Nahshon Perez (PhD) is a senior lecturer (U.S. associate prof.) at the department of political studies, Bar Ilan University.
After completing his PhD in political science at the Hebrew University in Jerusalem (2007), he was a post-doctoral fellow and visiting assistant professor at the U. of Montreal (CREUM), U. Catholic of Louvain la Neuve (Hoover fellowship), University of California Los Angeles and Boston University.
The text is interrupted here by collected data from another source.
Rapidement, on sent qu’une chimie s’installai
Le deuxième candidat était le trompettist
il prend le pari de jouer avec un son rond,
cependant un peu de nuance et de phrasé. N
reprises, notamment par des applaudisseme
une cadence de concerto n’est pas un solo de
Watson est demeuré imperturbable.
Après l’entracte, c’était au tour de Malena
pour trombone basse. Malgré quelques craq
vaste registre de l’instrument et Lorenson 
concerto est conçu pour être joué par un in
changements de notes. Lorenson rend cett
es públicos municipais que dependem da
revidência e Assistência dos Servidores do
He Joined the political studies department at Bar Ilan in 2012, and in that year also won the prestigious European Union Marie Curie Re Integration research grant (2012-2016). He has published many articles in peer reviewed journals (including the Canadian Journal of Law and Jurisprudence, the Oxford Journal of Law and Religion, CRISPP and others) on various problems of toleration and pluralism, and on issues of intergenerational justice.
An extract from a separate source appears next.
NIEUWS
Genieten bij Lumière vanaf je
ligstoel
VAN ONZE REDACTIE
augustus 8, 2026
His first book, Freedom from Past Injustices, was published by Edinburgh University Press in 2012. His second book, Women of the Wall: Navigating Religion in Sacred Sites, (co-authored with Yuval Jobani), was published by Oxford University Press in 2017. This is the first book-length academic research to be published on this important dispute over prayer arrangements at the Western Wall, providing a detailed examination, including social, legal and Halachic aspects of the struggle of the Women of the Wall, and placing it in comparative and theoretical contexts.
It won the best book award from the Israel Political Science Association (2018), and an honorable mention as a finalist for the Shapiro award from the Association for Israel Studies (2018).
The research project on the ‘Women of the Wall’ is supported by a research grant provided by the Israel Science Foundation (2015-18, with Yuval Jobani).
Currently Dr. Perez is completing a new book manuscript (co-authored with Y. Jobani): Governing the Sacred: Political Toleration in five Contested Sacred Sites (under contract with Oxford University Press).
The research project on ‘governing the sacred’ is supported by a research grant provided by the Israel Science Foundation (2018-2021, with Yuval Jobani).